* WORK TO BE COMPLETED:
Only some lines are wanted. Transcribe, exactly, the lines below from the line with "## Deskripsi" up to and including the line with "Class pertama adalah".

Stored data entries
########################################
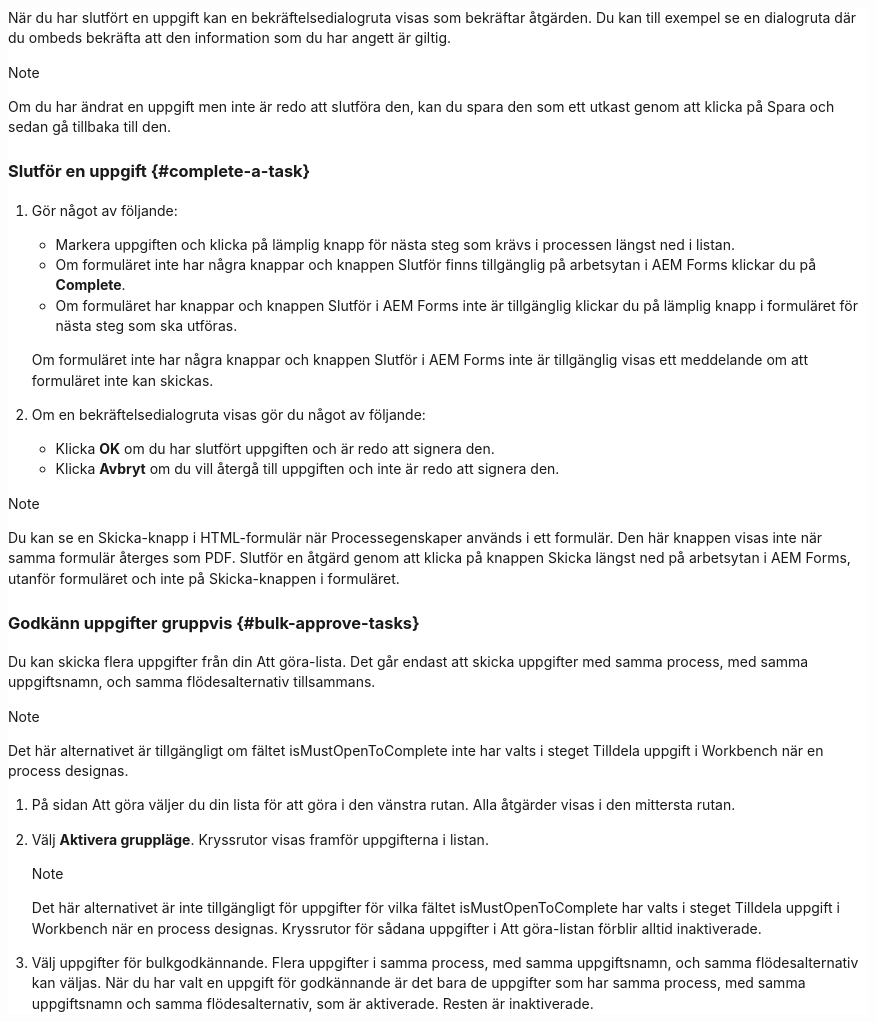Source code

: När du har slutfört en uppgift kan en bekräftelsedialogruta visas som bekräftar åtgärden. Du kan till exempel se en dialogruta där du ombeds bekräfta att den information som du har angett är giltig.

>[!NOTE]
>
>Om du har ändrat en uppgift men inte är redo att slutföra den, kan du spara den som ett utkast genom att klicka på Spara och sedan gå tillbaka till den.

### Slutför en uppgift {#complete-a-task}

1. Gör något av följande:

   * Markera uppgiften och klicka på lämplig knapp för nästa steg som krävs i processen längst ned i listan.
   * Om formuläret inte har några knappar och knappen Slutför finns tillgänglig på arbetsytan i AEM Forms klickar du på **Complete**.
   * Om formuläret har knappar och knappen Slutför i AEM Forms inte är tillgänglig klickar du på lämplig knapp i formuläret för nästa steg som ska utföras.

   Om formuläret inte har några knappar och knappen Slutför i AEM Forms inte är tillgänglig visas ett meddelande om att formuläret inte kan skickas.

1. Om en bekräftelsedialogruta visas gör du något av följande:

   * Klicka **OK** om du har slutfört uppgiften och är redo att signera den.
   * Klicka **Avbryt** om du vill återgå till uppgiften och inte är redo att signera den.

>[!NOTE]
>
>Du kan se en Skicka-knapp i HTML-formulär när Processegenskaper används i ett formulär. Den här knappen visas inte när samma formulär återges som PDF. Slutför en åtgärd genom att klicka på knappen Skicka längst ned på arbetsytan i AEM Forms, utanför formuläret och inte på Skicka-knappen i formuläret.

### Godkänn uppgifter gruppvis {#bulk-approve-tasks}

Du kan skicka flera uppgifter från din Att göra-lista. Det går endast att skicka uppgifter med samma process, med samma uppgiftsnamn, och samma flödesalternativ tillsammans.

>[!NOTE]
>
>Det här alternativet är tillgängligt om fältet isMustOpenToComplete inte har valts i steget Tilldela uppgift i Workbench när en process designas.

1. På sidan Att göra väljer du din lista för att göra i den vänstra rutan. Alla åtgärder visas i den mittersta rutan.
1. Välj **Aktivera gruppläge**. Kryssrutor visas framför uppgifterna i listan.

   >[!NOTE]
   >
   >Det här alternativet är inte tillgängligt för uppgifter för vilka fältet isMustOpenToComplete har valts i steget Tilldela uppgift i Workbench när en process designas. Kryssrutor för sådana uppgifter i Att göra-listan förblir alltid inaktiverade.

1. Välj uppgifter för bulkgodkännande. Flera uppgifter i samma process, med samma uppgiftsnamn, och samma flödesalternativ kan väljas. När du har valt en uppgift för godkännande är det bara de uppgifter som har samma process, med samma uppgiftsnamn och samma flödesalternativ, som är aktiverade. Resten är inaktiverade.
########################################
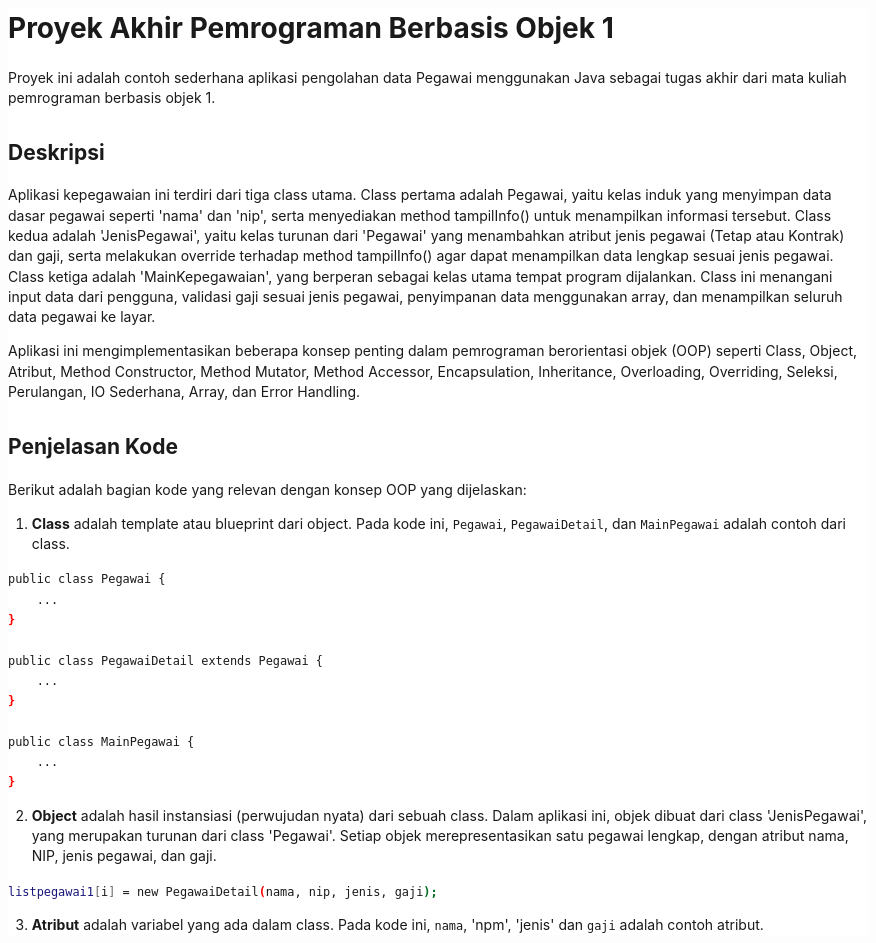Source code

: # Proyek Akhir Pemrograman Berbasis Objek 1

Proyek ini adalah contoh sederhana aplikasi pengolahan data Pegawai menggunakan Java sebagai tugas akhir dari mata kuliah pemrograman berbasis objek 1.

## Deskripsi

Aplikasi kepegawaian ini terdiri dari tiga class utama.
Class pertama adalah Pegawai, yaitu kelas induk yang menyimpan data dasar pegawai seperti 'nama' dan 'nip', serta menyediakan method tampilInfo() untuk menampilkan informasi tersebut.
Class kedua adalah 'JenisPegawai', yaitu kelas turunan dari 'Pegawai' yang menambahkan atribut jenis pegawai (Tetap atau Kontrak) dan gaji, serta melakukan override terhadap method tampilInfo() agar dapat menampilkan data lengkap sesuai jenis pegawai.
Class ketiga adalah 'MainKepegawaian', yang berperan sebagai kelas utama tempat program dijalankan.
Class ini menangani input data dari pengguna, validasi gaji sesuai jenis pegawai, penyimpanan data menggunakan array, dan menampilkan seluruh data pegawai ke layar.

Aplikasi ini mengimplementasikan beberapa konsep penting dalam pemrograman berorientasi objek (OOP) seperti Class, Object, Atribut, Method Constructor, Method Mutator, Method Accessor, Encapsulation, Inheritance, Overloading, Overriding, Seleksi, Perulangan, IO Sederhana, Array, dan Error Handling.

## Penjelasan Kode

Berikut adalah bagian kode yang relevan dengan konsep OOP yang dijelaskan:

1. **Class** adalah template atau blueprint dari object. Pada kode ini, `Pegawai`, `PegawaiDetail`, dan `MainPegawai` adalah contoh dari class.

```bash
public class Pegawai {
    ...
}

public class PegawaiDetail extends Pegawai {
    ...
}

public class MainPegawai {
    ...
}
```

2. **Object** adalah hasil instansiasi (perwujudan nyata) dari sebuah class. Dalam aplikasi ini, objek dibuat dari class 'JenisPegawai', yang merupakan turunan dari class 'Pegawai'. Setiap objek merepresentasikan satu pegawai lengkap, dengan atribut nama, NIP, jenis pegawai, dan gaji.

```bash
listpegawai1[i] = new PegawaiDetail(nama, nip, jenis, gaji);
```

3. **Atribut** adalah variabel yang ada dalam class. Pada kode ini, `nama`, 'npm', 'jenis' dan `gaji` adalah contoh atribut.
########################################
* WRITTEN RESPONSE:
## Deskripsi

Aplikasi kepegawaian ini terdiri dari tiga class utama.
Class pertama adalah Pegawai, yaitu kelas induk yang menyimpan data dasar pegawai seperti 'nama' dan 'nip', serta menyediakan method tampilInfo() untuk menampilkan informasi tersebut.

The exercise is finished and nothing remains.